In India, three classes of people are revered—a teacher, a lawyer, and a doctor, according to an investor in Think & Learn, the parent of Byju’s. This shareholder now accepts fait accompli of the investment almost getting wiped off.
Raveendran Byju, being a teacher, was successful in selling a dream to investors that brought in over $4 billion. The dreamer overshowed lack of financial acumen or managerial skill required to manage a company valued at $22 billion. And new and old investors failed to recognise this gap in the management they were entrusting their billions with.
Byju’s was able to simplify coaching for students pursuing science, technology, engineering, and mathematics. And it took close to seven years to create the brand.
Beyond engineers from top institutes, India has a large resource pool of science and technology graduates who are available for STEM coaching.
Byju’s Model
The last-stage investors were not attracted to the domestic business but the dream of expanding STEM coaching across global markets.
The model was simple.
STEM tuitions are available at $80-100 per hour in the developed markets. With the global economy emerging out of Covid-19, the model of online coaching was successfully proven across all geographies and school, colleges, and universities.
Byju's presented to all Investors that STEM coaching can be provided at $25 per hour in these markets, with tutors hired from India, China, and other Asian countries at $7 per hour.
On excel, this made perfect business sense for investors piling billions into edtech coming post the Covid-19 lockdowns. But the big question that arose was how to enroll students to STEM coaching classes run by an Indian company online?

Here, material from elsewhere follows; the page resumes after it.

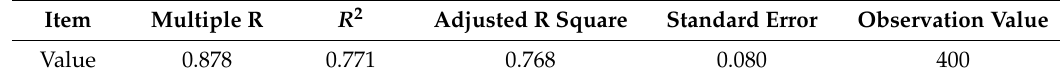
Table 5. Regression statistics.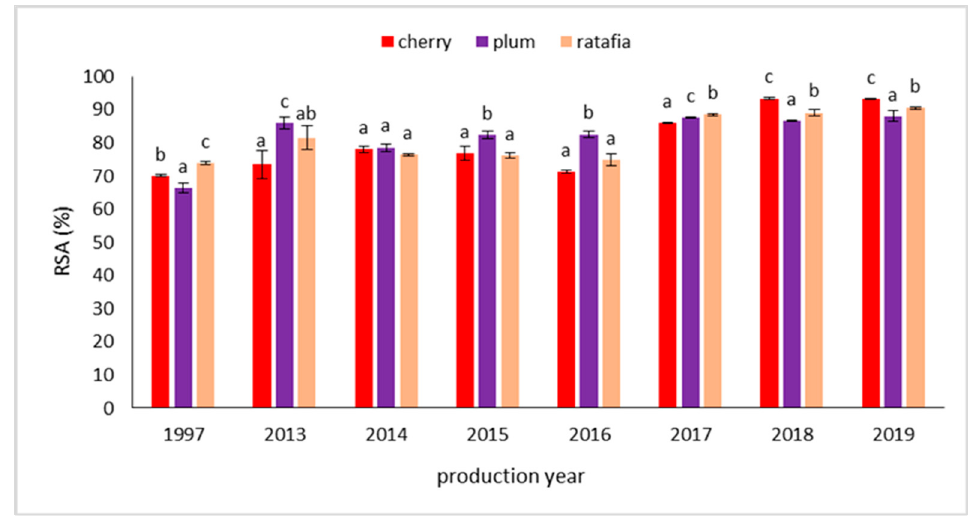
Figure 3. Percentage of free radical scavenging by nalewkas in each year of production (mean ± SD, n = 3). The results were calculated based on the DPPH method. Different letters indicate significant differences between the nalewkas in individual years of production.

A marketing blitz would have required substantial cash burn and long tenure to create and establish Byju’s brand in the developed markets.
It took Byju’s seven odd years and brand marketing initiatives like IPL sponsorship to create a brand and market in India. A seven-year wait for penetration, especially in the U.S. and the European markets, appeared too long.
That is when Byju’s embarked on an overseas acquisition spree, buying a funnel that will eventually lead to creating a student base for STEM coaching. The aim was to engage with the target group of young students engaged by these companies.
In a span of 24 months, it bought companies like EPIC and Tangible Play, among others, involved in gaming to edtech to drive future growth and bring desired results in two to three years.
The Big Mistake
One of the biggest mistakes made by Byju was to borrow $1 billion at 6% interest without risk assessment. And the board comprising marquee investors looked away.
Then came the giant killer! Russia-Ukraine war was the beginning of the downfall of Byju’s. The supply-chain disruption and inflation concerns led to U.S. interest rate tightening, increasing the cost of debt. Byju's made technical defaults, drawing loan sharks after the company. While the edtech moved the money out before the sharks stepped in, that choked the liquidity for its U.S. acquisitions.
Byju's biggest mistake was lack of trust. Even though he hired lawyers to fight off the sharks, he doubted their ability to fight these suave investors. When he was supposed to be stabilising the business in India, he was away in the U.S. for months to manage lawyers and learn debt finance 101. His business deteriorated, regulatory scrutiny increased and U.S. operations finally shut down.
Byju’s posted a loss of over Rs 8,370 crore in FY22 and the financials will get worse in FY23 and FY24.